The Expeditions series from Logic Artists has like the steady march of history been slowly building a name for itself in the historical action roleplay genre. While Northern Europe has been a big focus for developers in recent years, (Kingdom Come: Deliverance, Mordhau, Mount and Blade II: Banner Lord all come to mind) Logic Artists are looking towards ancient Rome.
Expeditions Rome takes place in the late republic during the time of Julias Caesar. Only in this version of history Caesar never lived. You will step into the gap and play out the history of Caesar’s time and may even end up being Emperor.
“We built around four pillars,” explains Logic Artists Creative Director Jonas Waver “the personal, the story of your companions, the political struggle of the Roman senate and the imperialism of Rome.”
You’ll indeed get to immerse yourself in Roman politics as well as small to large scale battles across Greece, North Africa, and Gaul. At the beginning of the game your father is murdered by a rival family. You flee Rome to join a campaign abroad and gradually work your way back home. But will you sacrifice the empire to avenge your father? The devs are leaving it up to you.

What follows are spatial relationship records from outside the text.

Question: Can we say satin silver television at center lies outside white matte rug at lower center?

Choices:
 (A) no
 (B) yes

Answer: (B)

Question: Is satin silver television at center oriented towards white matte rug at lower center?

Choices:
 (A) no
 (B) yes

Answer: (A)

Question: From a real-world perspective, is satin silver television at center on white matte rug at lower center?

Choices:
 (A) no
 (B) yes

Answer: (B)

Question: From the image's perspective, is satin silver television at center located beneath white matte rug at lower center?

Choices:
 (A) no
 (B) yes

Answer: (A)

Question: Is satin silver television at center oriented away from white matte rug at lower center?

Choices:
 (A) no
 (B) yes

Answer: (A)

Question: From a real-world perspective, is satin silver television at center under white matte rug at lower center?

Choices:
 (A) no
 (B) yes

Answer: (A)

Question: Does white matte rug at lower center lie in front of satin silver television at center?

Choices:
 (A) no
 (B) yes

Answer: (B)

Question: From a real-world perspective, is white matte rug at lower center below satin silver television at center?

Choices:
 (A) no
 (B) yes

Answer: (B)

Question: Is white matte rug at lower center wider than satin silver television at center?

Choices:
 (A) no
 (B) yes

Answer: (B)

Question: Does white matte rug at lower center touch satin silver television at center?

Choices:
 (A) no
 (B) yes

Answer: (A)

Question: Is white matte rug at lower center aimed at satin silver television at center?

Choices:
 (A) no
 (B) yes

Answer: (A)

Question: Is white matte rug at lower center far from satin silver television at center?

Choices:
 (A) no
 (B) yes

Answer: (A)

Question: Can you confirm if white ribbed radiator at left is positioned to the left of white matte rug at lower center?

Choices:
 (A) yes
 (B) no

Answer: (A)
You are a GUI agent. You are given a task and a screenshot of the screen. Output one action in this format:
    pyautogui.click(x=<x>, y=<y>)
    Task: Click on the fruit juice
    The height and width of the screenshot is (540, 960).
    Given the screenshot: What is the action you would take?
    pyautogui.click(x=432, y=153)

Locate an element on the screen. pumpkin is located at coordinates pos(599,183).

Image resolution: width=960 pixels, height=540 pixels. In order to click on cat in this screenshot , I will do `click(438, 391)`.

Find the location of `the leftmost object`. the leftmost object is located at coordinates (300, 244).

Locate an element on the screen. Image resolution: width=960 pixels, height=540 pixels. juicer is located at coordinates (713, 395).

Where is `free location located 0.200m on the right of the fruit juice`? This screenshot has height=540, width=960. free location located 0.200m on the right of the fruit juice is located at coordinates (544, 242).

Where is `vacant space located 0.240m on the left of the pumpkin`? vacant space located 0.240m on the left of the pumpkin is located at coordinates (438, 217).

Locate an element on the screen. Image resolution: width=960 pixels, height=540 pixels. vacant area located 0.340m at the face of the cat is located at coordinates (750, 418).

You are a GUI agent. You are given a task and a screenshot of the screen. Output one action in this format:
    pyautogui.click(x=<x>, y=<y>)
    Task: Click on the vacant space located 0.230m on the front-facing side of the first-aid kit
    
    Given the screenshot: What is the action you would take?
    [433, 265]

With multiple endings and branching storylines, there’s many ways a playthrough of Expeditions can unfold. Will you expose your rival as a traitor to Rome? Doing so may end up losing you the war and you’ll pay a political cost for it upon your return to the capitol.
Expeditions has you shuttling between Rome and the frontiers of the empire between campaigns. The choices you make not only affect the outcome locally but will favor or fault you after returning home. Lose a battle and you’ll have to explain to the Roman senate. Secure conquest for Rome however and fortune and status will flow.
The developers stressed while previewing the game that it’s deeply rooted in the real history. “A rich tapestry of historical events” is what Waver calls it. You’ll not only live and breathe the Roman life but interact with several real-life figures from history. Cato the Younger, the Roman senator who opposed Caesar, will debate morality with you on the floor of the senate among other encounters with some of history’s notable names.
So the world and story have gotten bigger but what about the gameplay? The devs described this incarnation of the game as refined over previous installments. You’ll control a party of six and engage in turn-based combat that focuses more on tactics and abilities rather than just stabbing people in the face.
Every action has an extra effect and there’s no basic attack move. Swinging a sword may hit more than one opponent or a thrown spear may get blocked by a shield. There’s also consumables but using Greek fire while you’re aboard a ship at sea is not recommended.
Your enemies likewise have abilities tied to their actions so it isn’t simply a matter of carving through basic units until you’ve cleared the field. Your enemies will have their own strengths and weaknesses as well as unique abilities. You’ll also get more control of your army in this installment with you issuing orders to spread Roman progress across the world map. There will also be things like siege encounters that up the ante from regular battles.
Like previous installments there’s a healthy amount of resource gathering and literal conquesting to do. When you’re beyond Rome’s borders you’ll need to win the hearts and minds of locals, suppress resistance, and gather resources. You’ll build an aqueduct or two along the way as well as a few roads and maybe even a library. Rome’s conquest of the world at least came with some technological progress.
You’ll even get to upgrade your warcamp to better advance the empire as well as your career. Are your officers getting mutinous? Build a bath to soothe their tempers. Barbarians attacking the perimeter? Better cover the walls with sharp spikes. Getting into the minutia like this will not only make for a great history lesson but satisfy world builders after a healthy portion of combat.
Rome wasn’t built in a day and neither was Expeditions Rome. It’s been four years since Expeditions Vikings was released and it looks like Rome will improve on the formula on every front. Tons of story content, deeper combat, and the freedom to shape your own destiny as well as that of an empire.
You’ll get to strap on your sandals and don your toga some time this year.